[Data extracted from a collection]
------------------------------
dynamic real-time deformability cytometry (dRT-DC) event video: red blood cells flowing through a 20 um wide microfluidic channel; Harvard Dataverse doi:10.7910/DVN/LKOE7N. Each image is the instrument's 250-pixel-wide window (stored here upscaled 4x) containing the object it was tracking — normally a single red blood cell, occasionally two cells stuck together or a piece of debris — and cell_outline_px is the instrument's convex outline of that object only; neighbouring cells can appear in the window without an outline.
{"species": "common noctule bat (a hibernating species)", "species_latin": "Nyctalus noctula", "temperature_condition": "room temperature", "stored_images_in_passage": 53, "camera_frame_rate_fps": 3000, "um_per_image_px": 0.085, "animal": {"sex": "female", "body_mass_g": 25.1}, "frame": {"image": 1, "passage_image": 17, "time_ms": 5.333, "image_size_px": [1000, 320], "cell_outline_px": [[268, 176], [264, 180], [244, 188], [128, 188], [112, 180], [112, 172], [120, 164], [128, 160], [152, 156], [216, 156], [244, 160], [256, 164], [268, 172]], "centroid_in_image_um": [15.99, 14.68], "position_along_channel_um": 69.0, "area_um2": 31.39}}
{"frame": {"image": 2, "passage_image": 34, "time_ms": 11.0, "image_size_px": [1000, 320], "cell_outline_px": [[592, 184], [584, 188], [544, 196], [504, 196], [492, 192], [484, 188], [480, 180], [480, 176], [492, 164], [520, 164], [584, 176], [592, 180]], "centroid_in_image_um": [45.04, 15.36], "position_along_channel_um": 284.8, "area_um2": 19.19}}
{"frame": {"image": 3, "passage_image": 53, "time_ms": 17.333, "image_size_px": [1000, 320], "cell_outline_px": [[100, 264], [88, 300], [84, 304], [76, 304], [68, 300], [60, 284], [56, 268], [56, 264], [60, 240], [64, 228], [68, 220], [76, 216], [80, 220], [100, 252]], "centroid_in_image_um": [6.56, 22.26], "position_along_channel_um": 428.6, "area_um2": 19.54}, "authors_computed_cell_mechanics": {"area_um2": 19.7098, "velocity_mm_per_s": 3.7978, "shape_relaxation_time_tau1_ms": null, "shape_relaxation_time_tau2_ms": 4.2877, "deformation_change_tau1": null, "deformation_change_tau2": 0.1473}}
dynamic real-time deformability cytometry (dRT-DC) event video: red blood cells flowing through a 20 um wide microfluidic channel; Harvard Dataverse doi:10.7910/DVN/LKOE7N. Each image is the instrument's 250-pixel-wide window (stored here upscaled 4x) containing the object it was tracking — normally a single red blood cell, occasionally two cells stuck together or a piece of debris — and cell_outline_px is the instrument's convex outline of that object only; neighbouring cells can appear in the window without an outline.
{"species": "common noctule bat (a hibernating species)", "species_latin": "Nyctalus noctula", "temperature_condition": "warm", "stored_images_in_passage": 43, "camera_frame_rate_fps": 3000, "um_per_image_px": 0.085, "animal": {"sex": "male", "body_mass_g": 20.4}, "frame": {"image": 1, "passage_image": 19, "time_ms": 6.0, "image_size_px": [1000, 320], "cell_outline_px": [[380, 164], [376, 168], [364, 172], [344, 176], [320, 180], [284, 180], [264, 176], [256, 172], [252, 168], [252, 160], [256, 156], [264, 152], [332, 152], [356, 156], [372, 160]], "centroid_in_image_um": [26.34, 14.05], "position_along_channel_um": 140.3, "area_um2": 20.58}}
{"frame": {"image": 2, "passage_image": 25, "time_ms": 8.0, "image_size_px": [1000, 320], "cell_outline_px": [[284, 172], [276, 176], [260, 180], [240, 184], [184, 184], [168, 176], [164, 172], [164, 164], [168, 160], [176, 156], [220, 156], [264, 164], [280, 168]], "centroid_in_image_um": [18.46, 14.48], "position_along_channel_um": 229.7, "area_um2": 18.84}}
------------------------------
§ **WRITTEN REQUEST**: Give an exact copy of all the data shown above.

§ **OUTPUT OF THE TASK**:
dynamic real-time deformability cytometry (dRT-DC) event video: red blood cells flowing through a 20 um wide microfluidic channel; Harvard Dataverse doi:10.7910/DVN/LKOE7N. Each image is the instrument's 250-pixel-wide window (stored here upscaled 4x) containing the object it was tracking — normally a single red blood cell, occasionally two cells stuck together or a piece of debris — and cell_outline_px is the instrument's convex outline of that object only; neighbouring cells can appear in the window without an outline.
{"species": "common noctule bat (a hibernating species)", "species_latin": "Nyctalus noctula", "temperature_condition": "room temperature", "stored_images_in_passage": 53, "camera_frame_rate_fps": 3000, "um_per_image_px": 0.085, "animal": {"sex": "female", "body_mass_g": 25.1}, "frame": {"image": 1, "passage_image": 17, "time_ms": 5.333, "image_size_px": [1000, 320], "cell_outline_px": [[268, 176], [264, 180], [244, 188], [128, 188], [112, 180], [112, 172], [120, 164], [128, 160], [152, 156], [216, 156], [244, 160], [256, 164], [268, 172]], "centroid_in_image_um": [15.99, 14.68], "position_along_channel_um": 69.0, "area_um2": 31.39}}
{"frame": {"image": 2, "passage_image": 34, "time_ms": 11.0, "image_size_px": [1000, 320], "cell_outline_px": [[592, 184], [584, 188], [544, 196], [504, 196], [492, 192], [484, 188], [480, 180], [480, 176], [492, 164], [520, 164], [584, 176], [592, 180]], "centroid_in_image_um": [45.04, 15.36], "position_along_channel_um": 284.8, "area_um2": 19.19}}
{"frame": {"image": 3, "passage_image": 53, "time_ms": 17.333, "image_size_px": [1000, 320], "cell_outline_px": [[100, 264], [88, 300], [84, 304], [76, 304], [68, 300], [60, 284], [56, 268], [56, 264], [60, 240], [64, 228], [68, 220], [76, 216], [80, 220], [100, 252]], "centroid_in_image_um": [6.56, 22.26], "position_along_channel_um": 428.6, "area_um2": 19.54}, "authors_computed_cell_mechanics": {"area_um2": 19.7098, "velocity_mm_per_s": 3.7978, "shape_relaxation_time_tau1_ms": null, "shape_relaxation_time_tau2_ms": 4.2877, "deformation_change_tau1": null, "deformation_change_tau2": 0.1473}}
dynamic real-time deformability cytometry (dRT-DC) event video: red blood cells flowing through a 20 um wide microfluidic channel; Harvard Dataverse doi:10.7910/DVN/LKOE7N. Each image is the instrument's 250-pixel-wide window (stored here upscaled 4x) containing the object it was tracking — normally a single red blood cell, occasionally two cells stuck together or a piece of debris — and cell_outline_px is the instrument's convex outline of that object only; neighbouring cells can appear in the window without an outline.
{"species": "common noctule bat (a hibernating species)", "species_latin": "Nyctalus noctula", "temperature_condition": "warm", "stored_images_in_passage": 43, "camera_frame_rate_fps": 3000, "um_per_image_px": 0.085, "animal": {"sex": "male", "body_mass_g": 20.4}, "frame": {"image": 1, "passage_image": 19, "time_ms": 6.0, "image_size_px": [1000, 320], "cell_outline_px": [[380, 164], [376, 168], [364, 172], [344, 176], [320, 180], [284, 180], [264, 176], [256, 172], [252, 168], [252, 160], [256, 156], [264, 152], [332, 152], [356, 156], [372, 160]], "centroid_in_image_um": [26.34, 14.05], "position_along_channel_um": 140.3, "area_um2": 20.58}}
{"frame": {"image": 2, "passage_image": 25, "time_ms": 8.0, "image_size_px": [1000, 320], "cell_outline_px": [[284, 172], [276, 176], [260, 180], [240, 184], [184, 184], [168, 176], [164, 172], [164, 164], [168, 160], [176, 156], [220, 156], [264, 164], [280, 168]], "centroid_in_image_um": [18.46, 14.48], "position_along_channel_um": 229.7, "area_um2": 18.84}}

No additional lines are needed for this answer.